Using the data below, repeat all of it precisely.

▸ THE INPUT:
****************

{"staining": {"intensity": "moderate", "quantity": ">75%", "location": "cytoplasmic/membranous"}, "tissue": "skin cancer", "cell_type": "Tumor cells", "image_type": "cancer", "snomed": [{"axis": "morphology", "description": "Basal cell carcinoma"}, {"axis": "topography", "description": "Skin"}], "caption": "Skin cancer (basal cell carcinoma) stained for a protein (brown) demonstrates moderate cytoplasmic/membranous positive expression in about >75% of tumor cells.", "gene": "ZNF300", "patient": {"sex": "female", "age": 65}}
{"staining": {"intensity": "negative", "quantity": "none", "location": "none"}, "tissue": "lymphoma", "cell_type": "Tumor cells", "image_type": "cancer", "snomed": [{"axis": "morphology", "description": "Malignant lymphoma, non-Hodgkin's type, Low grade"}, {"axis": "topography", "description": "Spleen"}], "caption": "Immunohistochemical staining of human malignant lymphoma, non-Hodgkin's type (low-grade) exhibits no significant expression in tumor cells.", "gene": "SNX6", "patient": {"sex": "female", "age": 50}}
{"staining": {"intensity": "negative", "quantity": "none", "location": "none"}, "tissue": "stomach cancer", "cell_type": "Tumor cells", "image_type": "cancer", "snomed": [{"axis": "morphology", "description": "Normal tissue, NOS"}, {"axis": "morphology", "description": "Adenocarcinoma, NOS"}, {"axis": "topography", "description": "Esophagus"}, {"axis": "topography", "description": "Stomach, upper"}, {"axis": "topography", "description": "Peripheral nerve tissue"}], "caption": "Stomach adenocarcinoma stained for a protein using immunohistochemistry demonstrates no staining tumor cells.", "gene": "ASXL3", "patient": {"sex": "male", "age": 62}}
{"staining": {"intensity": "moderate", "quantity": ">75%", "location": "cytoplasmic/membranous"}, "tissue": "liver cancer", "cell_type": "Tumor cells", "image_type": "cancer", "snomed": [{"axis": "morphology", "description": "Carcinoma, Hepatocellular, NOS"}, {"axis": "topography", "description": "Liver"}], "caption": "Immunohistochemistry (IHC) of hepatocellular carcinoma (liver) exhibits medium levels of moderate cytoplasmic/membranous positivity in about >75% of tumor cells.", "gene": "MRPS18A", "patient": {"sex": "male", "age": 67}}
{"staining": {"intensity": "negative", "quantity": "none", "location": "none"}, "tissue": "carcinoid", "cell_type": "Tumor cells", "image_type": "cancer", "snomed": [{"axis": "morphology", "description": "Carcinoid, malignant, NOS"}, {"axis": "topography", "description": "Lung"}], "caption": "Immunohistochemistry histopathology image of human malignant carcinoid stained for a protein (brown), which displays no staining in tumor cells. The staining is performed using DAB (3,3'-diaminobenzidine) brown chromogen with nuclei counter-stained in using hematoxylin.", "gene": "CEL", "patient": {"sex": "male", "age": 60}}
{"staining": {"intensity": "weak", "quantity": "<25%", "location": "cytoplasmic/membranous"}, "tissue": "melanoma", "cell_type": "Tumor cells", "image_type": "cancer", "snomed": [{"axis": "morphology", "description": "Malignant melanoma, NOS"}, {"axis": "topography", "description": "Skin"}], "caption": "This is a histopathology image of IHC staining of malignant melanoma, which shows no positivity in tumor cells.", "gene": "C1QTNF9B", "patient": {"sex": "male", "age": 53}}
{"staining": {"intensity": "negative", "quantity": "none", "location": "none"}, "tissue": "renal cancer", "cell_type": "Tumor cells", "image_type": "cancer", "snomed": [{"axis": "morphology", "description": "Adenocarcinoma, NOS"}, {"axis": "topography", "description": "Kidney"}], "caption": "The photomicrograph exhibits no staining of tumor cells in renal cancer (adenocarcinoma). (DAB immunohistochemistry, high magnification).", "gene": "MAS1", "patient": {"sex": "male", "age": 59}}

****************

▸ SOLUTION BELOW:
{"staining": {"intensity": "moderate", "quantity": ">75%", "location": "cytoplasmic/membranous"}, "tissue": "skin cancer", "cell_type": "Tumor cells", "image_type": "cancer", "snomed": [{"axis": "morphology", "description": "Basal cell carcinoma"}, {"axis": "topography", "description": "Skin"}], "caption": "Skin cancer (basal cell carcinoma) stained for a protein (brown) demonstrates moderate cytoplasmic/membranous positive expression in about >75% of tumor cells.", "gene": "ZNF300", "patient": {"sex": "female", "age": 65}}
{"staining": {"intensity": "negative", "quantity": "none", "location": "none"}, "tissue": "lymphoma", "cell_type": "Tumor cells", "image_type": "cancer", "snomed": [{"axis": "morphology", "description": "Malignant lymphoma, non-Hodgkin's type, Low grade"}, {"axis": "topography", "description": "Spleen"}], "caption": "Immunohistochemical staining of human malignant lymphoma, non-Hodgkin's type (low-grade) exhibits no significant expression in tumor cells.", "gene": "SNX6", "patient": {"sex": "female", "age": 50}}
{"staining": {"intensity": "negative", "quantity": "none", "location": "none"}, "tissue": "stomach cancer", "cell_type": "Tumor cells", "image_type": "cancer", "snomed": [{"axis": "morphology", "description": "Normal tissue, NOS"}, {"axis": "morphology", "description": "Adenocarcinoma, NOS"}, {"axis": "topography", "description": "Esophagus"}, {"axis": "topography", "description": "Stomach, upper"}, {"axis": "topography", "description": "Peripheral nerve tissue"}], "caption": "Stomach adenocarcinoma stained for a protein using immunohistochemistry demonstrates no staining tumor cells.", "gene": "ASXL3", "patient": {"sex": "male", "age": 62}}
{"staining": {"intensity": "moderate", "quantity": ">75%", "location": "cytoplasmic/membranous"}, "tissue": "liver cancer", "cell_type": "Tumor cells", "image_type": "cancer", "snomed": [{"axis": "morphology", "description": "Carcinoma, Hepatocellular, NOS"}, {"axis": "topography", "description": "Liver"}], "caption": "Immunohistochemistry (IHC) of hepatocellular carcinoma (liver) exhibits medium levels of moderate cytoplasmic/membranous positivity in about >75% of tumor cells.", "gene": "MRPS18A", "patient": {"sex": "male", "age": 67}}
{"staining": {"intensity": "negative", "quantity": "none", "location": "none"}, "tissue": "carcinoid", "cell_type": "Tumor cells", "image_type": "cancer", "snomed": [{"axis": "morphology", "description": "Carcinoid, malignant, NOS"}, {"axis": "topography", "description": "Lung"}], "caption": "Immunohistochemistry histopathology image of human malignant carcinoid stained for a protein (brown), which displays no staining in tumor cells. The staining is performed using DAB (3,3'-diaminobenzidine) brown chromogen with nuclei counter-stained in using hematoxylin.", "gene": "CEL", "patient": {"sex": "male", "age": 60}}
{"staining": {"intensity": "weak", "quantity": "<25%", "location": "cytoplasmic/membranous"}, "tissue": "melanoma", "cell_type": "Tumor cells", "image_type": "cancer", "snomed": [{"axis": "morphology", "description": "Malignant melanoma, NOS"}, {"axis": "topography", "description": "Skin"}], "caption": "This is a histopathology image of IHC staining of malignant melanoma, which shows no positivity in tumor cells.", "gene": "C1QTNF9B", "patient": {"sex": "male", "age": 53}}
{"staining": {"intensity": "negative", "quantity": "none", "location": "none"}, "tissue": "renal cancer", "cell_type": "Tumor cells", "image_type": "cancer", "snomed": [{"axis": "morphology", "description": "Adenocarcinoma, NOS"}, {"axis": "topography", "description": "Kidney"}], "caption": "The photomicrograph exhibits no staining of tumor cells in renal cancer (adenocarcinoma). (DAB immunohistochemistry, high magnification).", "gene": "MAS1", "patient": {"sex": "male", "age": 59}}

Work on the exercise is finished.